2. sangat nakal, nasib buruk, dibenci orang sekitar
contoh : nah ini temen saya yang cerita, anak di kampungnya di kalimantan ada yang lahir dengan masih terbungkus ketuban. anaknya nakal, ngelawan orang tua, suka mencuri & dijauhin sama orang kampungnya.

Sebenarnya masih banyak komentar lain tapi paling baik jika dituntaskan saja penasarannya dengan mengunjungi http://archive.kaskus.co.id/thread/900159/30.
Di zaman dunia seperti dilipat sekarang ini saja, pandangan bahwa bayi yang lahir berselaput mempunyai keajaiban masih ada, terlebih pada masa lalu.
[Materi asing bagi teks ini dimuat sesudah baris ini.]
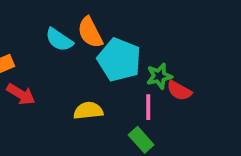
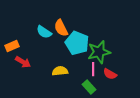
green star: (159, 76) -> (99, 52), size x1.6
red semicircle: (179, 91) -> (110, 74), moved

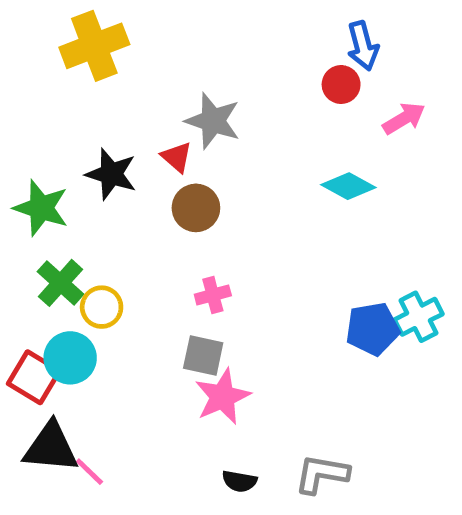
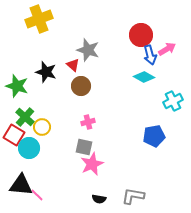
blue arrow: (363, 46) -> (150, 55), moved
red circle: (341, 85) -> (141, 35), size x1.5
cyan cross: (418, 317) -> (173, 101), moved
red square: (34, 377) -> (14, 135), moved

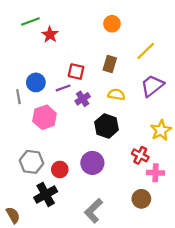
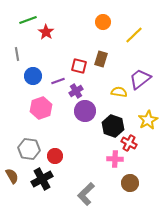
yellow line: (146, 51) -> (134, 35), moved
red square: (76, 72) -> (79, 66), moved
yellow semicircle: (116, 94) -> (119, 92), moved
gray line: (18, 97) -> (17, 54), moved
black hexagon: (107, 126) -> (113, 126), moved
purple circle: (92, 163) -> (85, 111), moved
pink cross: (155, 173) -> (115, 159), moved
brown semicircle: (13, 215) -> (12, 176), moved

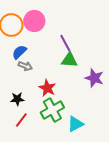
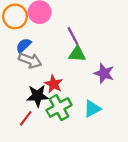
gray arrow: (25, 66) -> (30, 60), size x1.5
black star: (17, 99) -> (38, 96), moved, size x1.5
cyan triangle: (75, 124) -> (92, 109), moved

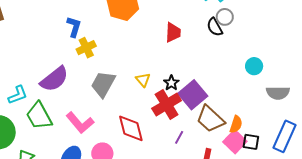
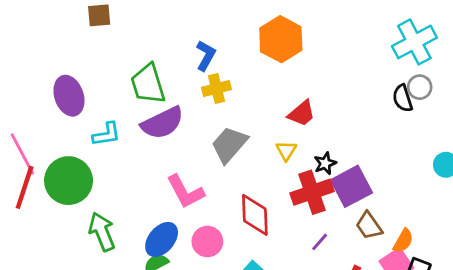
red trapezoid: (173, 32) -> (302, 113), moved, turned 35
green trapezoid: (39, 116) -> (148, 84), moved
brown trapezoid: (210, 119) -> (369, 226), size x0.7

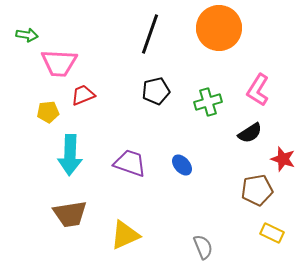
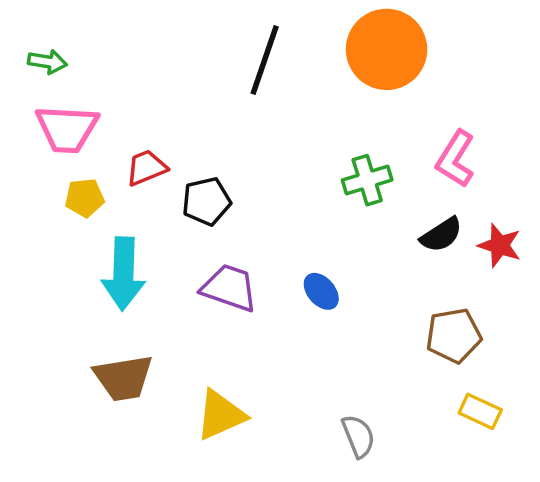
pink trapezoid: (59, 63) -> (67, 129), moved
black pentagon: (156, 91) -> (206, 201), moved
red star: (283, 159) -> (500, 245), moved

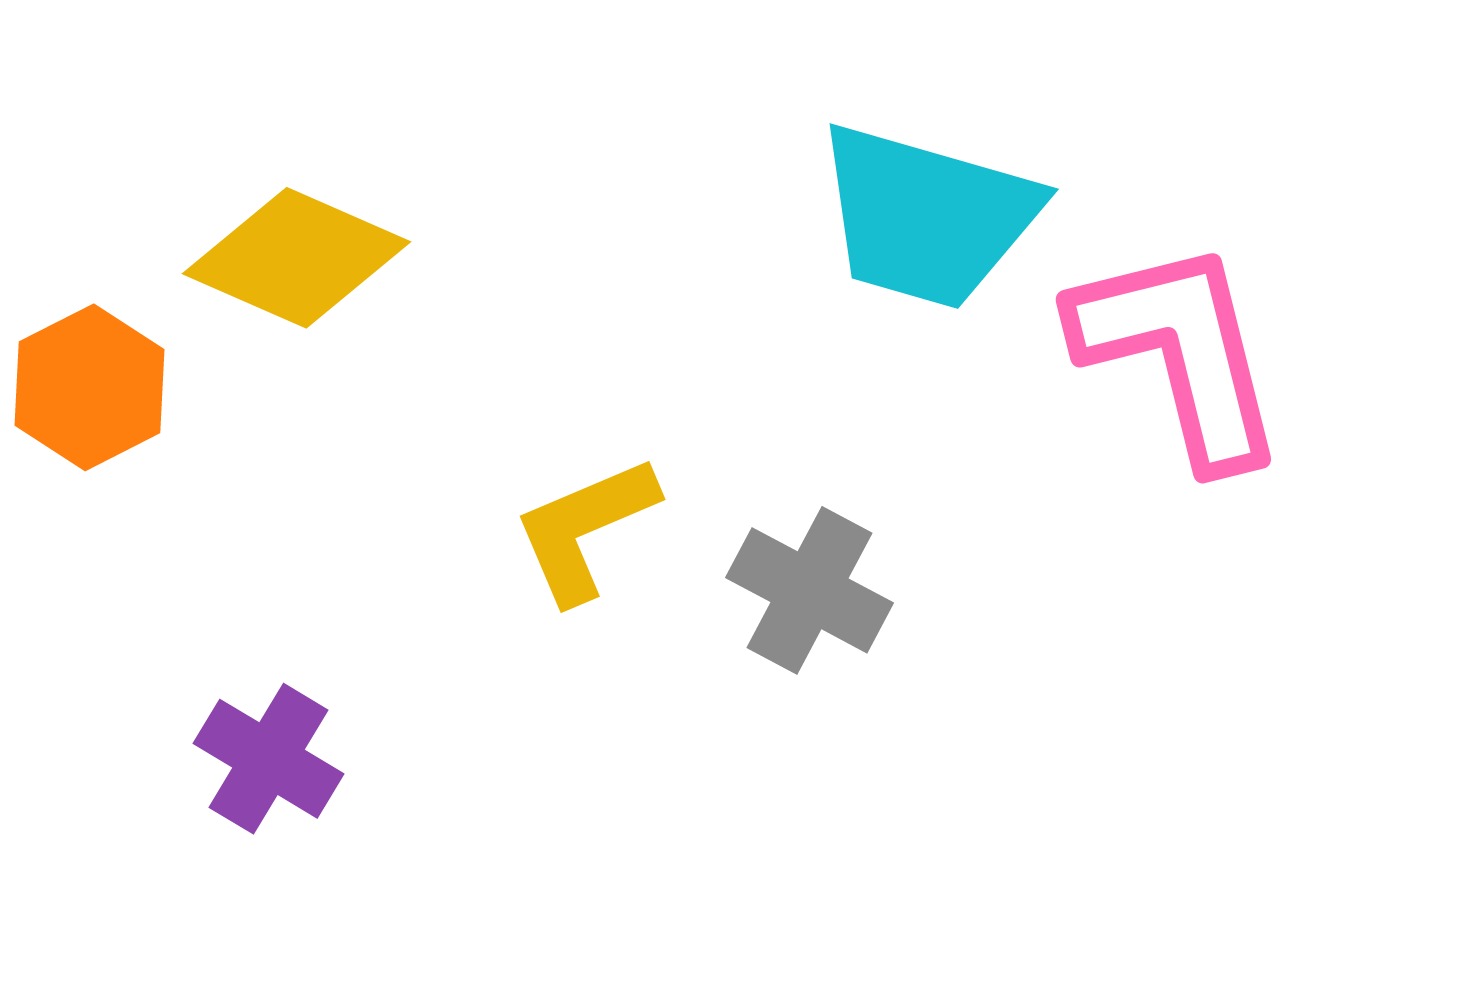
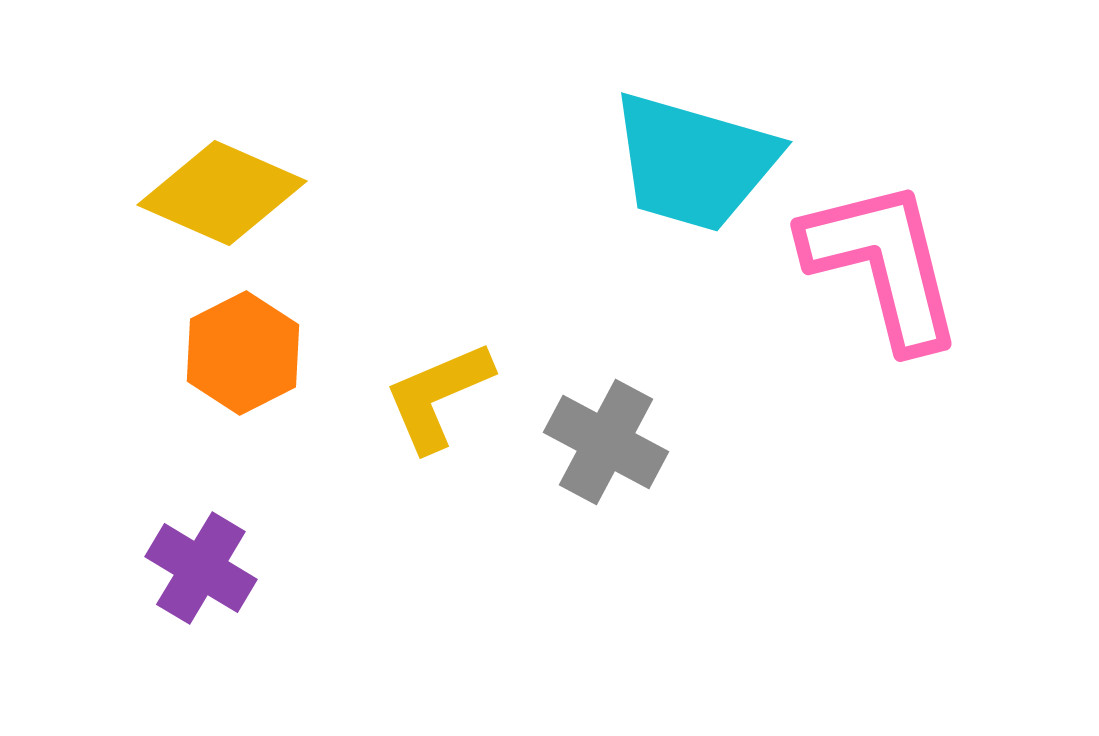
orange hexagon: (89, 387) -> (243, 353), moved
Orang Mongondow tentu tak bisa melepaskan diri dari pandangan ini. Bagi saya, pandangan ini manusiawi saja. Proses yang ajaib akan melalui rentetan pandangan yang ajaib.
Menjadikan Mokodoludut sebagai Punu’ pertama yang diiringi dengan sumpah setia pada anak-cucunya yang terpilih menjadi Punu’ menurut saya sangat wajar. Bahkan seandainya pun Mokodoludut disembah sebagai Tuhan, masihlah wajar ketika kita mencoba berada pada masa itu—tapi orang Mongondow sudah punya Tuhan sendiri yang disebut Ompu Duata. Kita tentu tak bisa memaksakan pemahaman pada waktu itu dengan pemahaman masa kini. Pun kita tak bisa memaksakan otak buku kita dengan pemikiran para pendahulu itu. Walau kita sudah merasa Profesor sekalipun, kita tak bisa memaksakan.